• **Texte source**
════
Le secteur hôtelier appelle à l'aide : "nous n'avons aucune perspective, il faut des mesures urgentes"

Depuis les premières mesures de confinement en Belgique, les hôtels n’ont jamais été obligés de fermer leurs portes. Seuls les bars et restaurants des établissements ont dû stopper leurs activités. Alors que le Conseil national de sécurité évoque un planning de déconfinement, le secteur hôtelier a le sentiment de faire partie des oubliés de la crise. Une crise qu’il a pourtant vécue de plein fouet.

85% de clientèle internationale à Bruxelles

À la mi-mars déjà, une centaine d’hôtels sur 160 à Bruxelles avaient fermé leurs portes, non par obligation, mais faute de clients. Aujourd’hui encore, ceux qui restent ouverts connaissent un taux d’occupation dérisoire proche d’1%, et le bout du tunnel semble encore bien loin.

"L’impact sur le secteur hôtelier a commencé longtemps avant le confinement, dès la fin février, début mars, précise Rodolphe Van Weyenbergh, secrétaire générale de la Brussels Hotel Association. Et cet impact se prolongera lourdement après le confinement. Et particulièrement pour les hôtels bruxellois, qui dépendent à 85% de la clientèle internationale".

30 à 70.000 € de frais fixes pour un hôtel vide

Pendant la crise, pourtant, certains hôtels ont fait preuve de solidarité. C’est le cas par exemple de l’hôtel Bedford à Bruxelles qui a logé des policiers. Un établissement dont le propriétaire a la chance de ne plus devoir payer ni loyer ni prêt hypothécaire, ce qui est loin d’être courant, d’autant que d’autres coûts restent très lourds à supporter.

"Les frais fixes d’un hôtel vide ou fermé sont colossaux, explique Rodolphe Van Weyenbergh, on parle de 30.000 à 70.000 euros pour un hôtel d’une centaine de chambres sans même compter un loyer ou un crédit hypothécaire. Il y a donc urgence à intervenir car dans notre situation, accorder des prêts ou des reports de charges, ce n’est pas une solution".

Des mesures d'urgence pour tenir

La Brussels Hotel Association demande donc que certaines mesures soient prises en urgence, du côté des Régions comme du fédéral. "Aujourd’hui au niveau des trésoreries, il n’y a plus de liquidités, c’est intenable. On appelle donc au niveau régional à reverser la contribution que les hôtels ont payée en 2019 au niveau des taxes hôtel. Au niveau fédéral, nous demandons la prolongation du chômage temporaire pour cas de force majeure jusqu’à la fin de l’année, ainsi que la défiscalisation des emplois, donc l’exonération des charges patronales et fiscales".

Ce que le secteur craint évidemment, c'est de voir le nombre de faillites augmenter. La crise du coronavirus s'ajoutant à d'autres problèmes a ainsi poussé l'hôtel Métropole à envisager la cessation définitive de ses activités hôtelières.

Il est encore temps, souligne Rodolphe Van Weyenbergh, de sauver ce secteur vulnérable. Mais il y a clairement urgence.
════
• **Données fournies**
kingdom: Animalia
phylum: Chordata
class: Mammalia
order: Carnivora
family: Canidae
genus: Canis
════
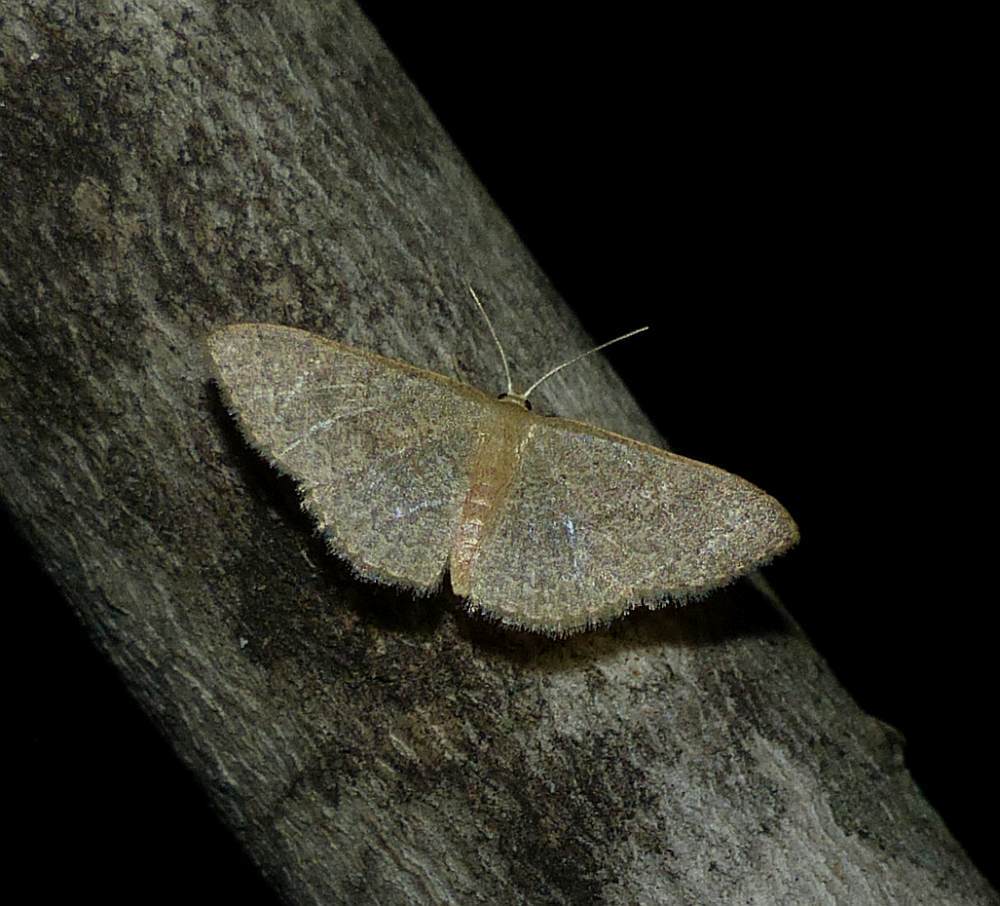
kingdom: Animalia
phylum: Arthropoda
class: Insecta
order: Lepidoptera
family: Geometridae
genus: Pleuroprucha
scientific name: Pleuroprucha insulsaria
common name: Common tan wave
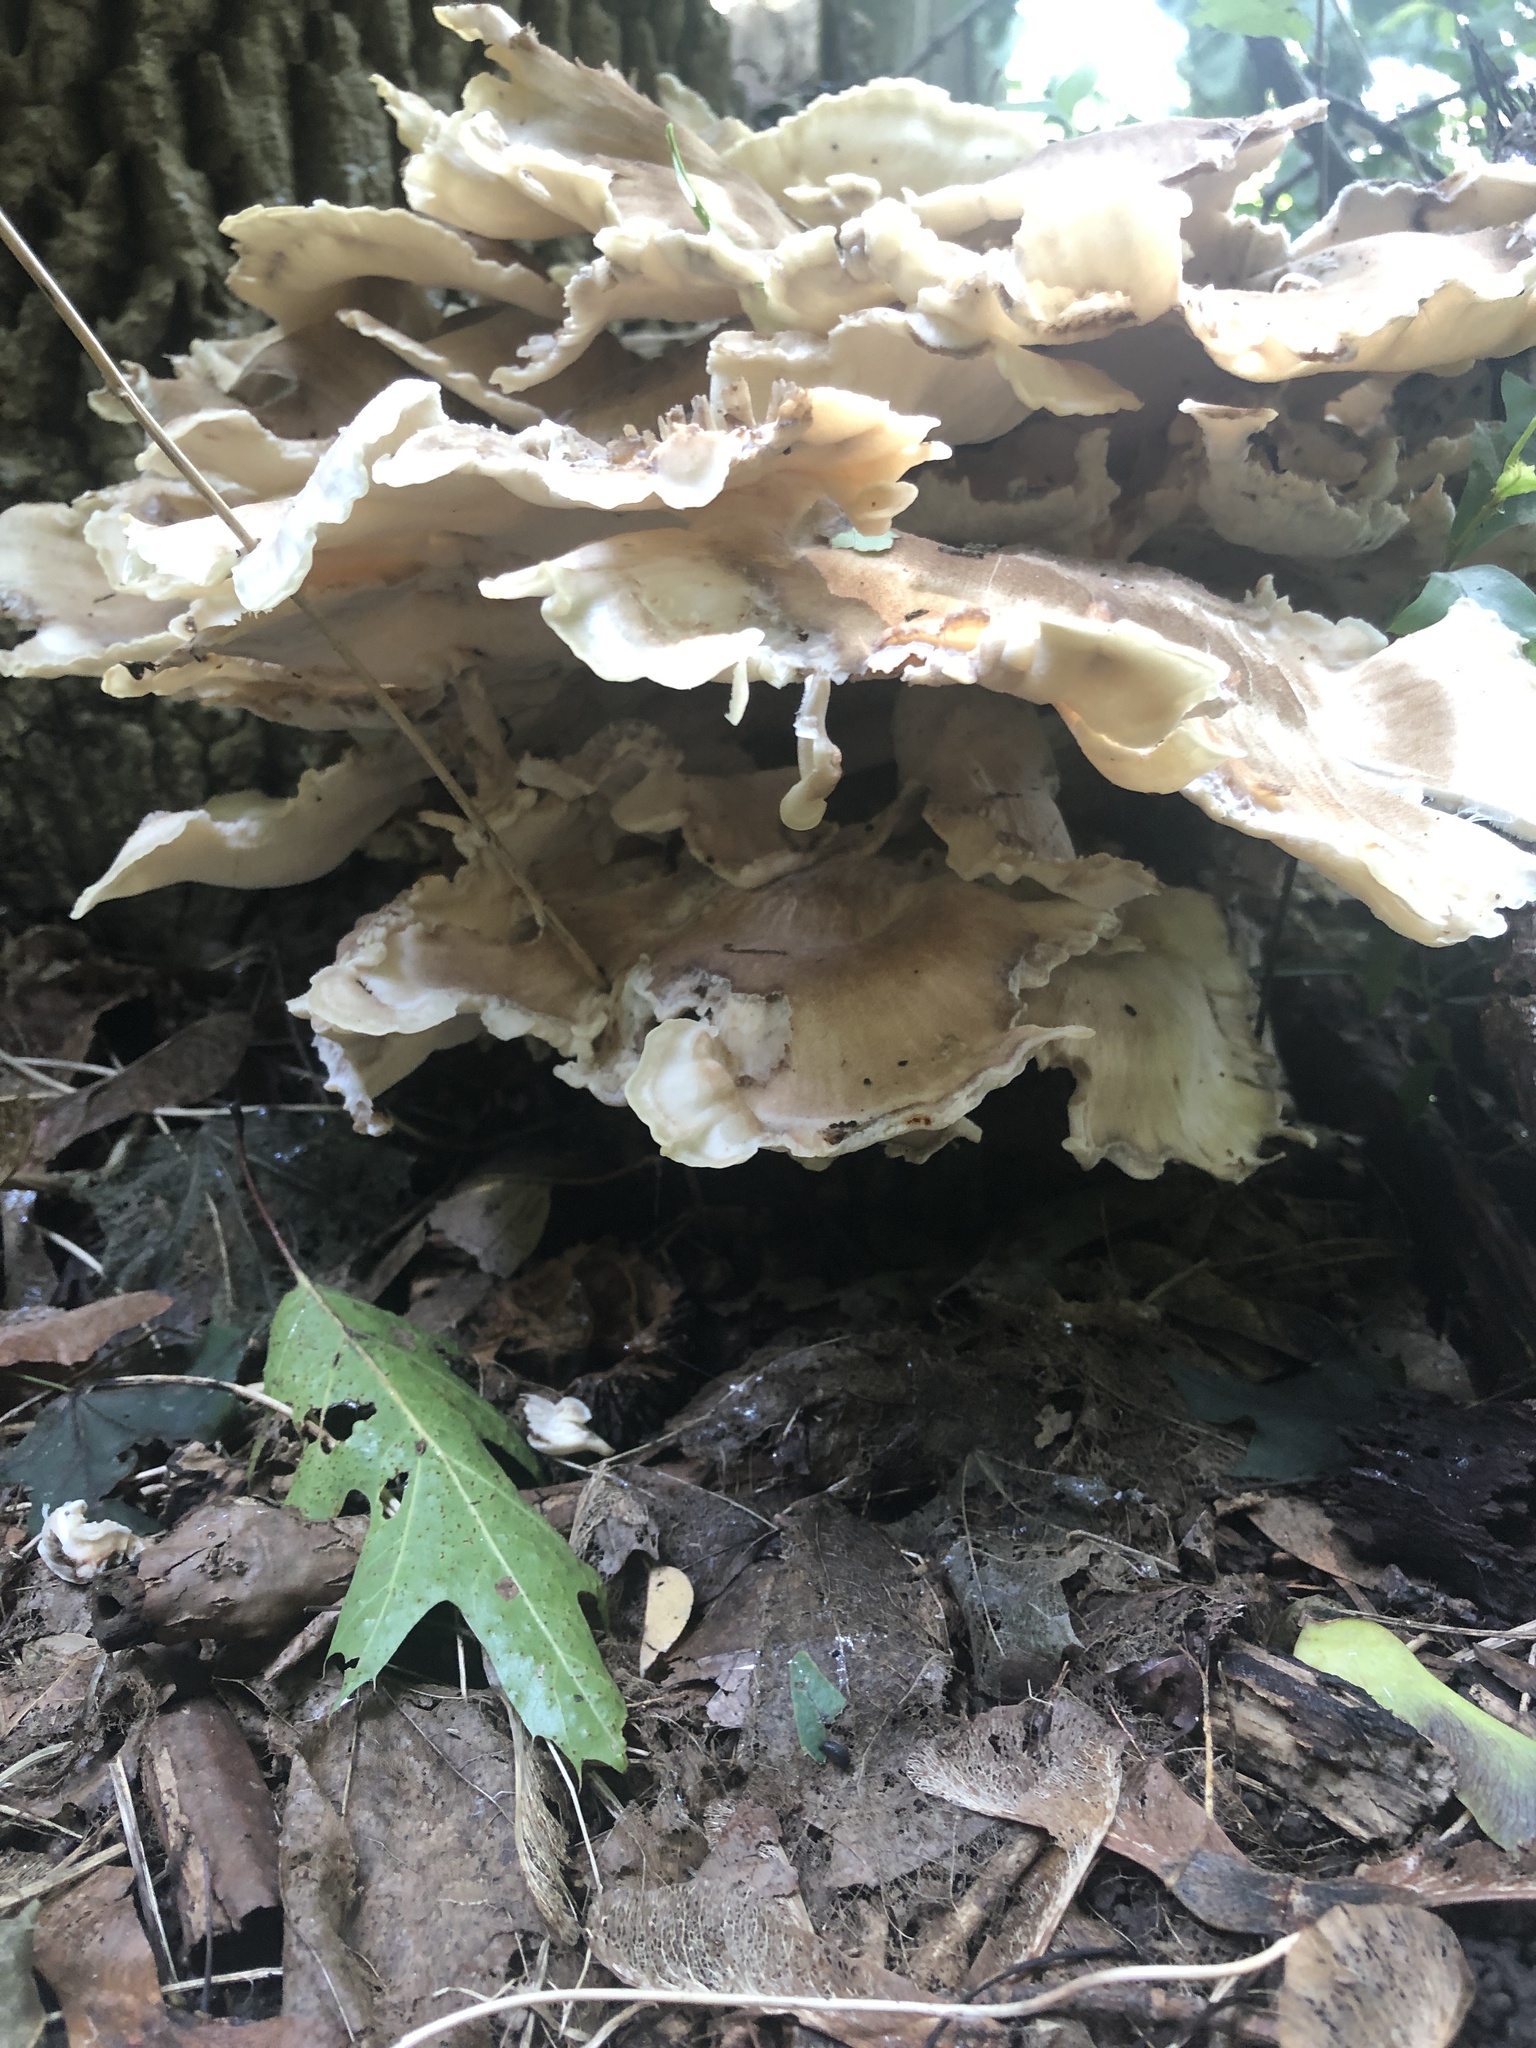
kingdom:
════
• **Consigne**
Répondez aux questions suivantes à l'aide de l'article sur le secteur hôtelier.
(a) À la mi-mars, combien d'hôtels sur 160 avaient fermé leurs portes à Bruxelles ?
(b) Qui l'hôtel Bedford a-t-il logé pendant la crise ?
(c) Jusqu'à quand la Brussels Hotel Association demande-t-elle la prolongation du chômage temporaire pour cas de force majeure ?
Ce matériel provient d'une autre source que l'article sur le secteur hôtelier.

• **Corrigé**
(a) Une centaine.
(b) Des policiers.
(c) Jusqu'à la fin de l'année.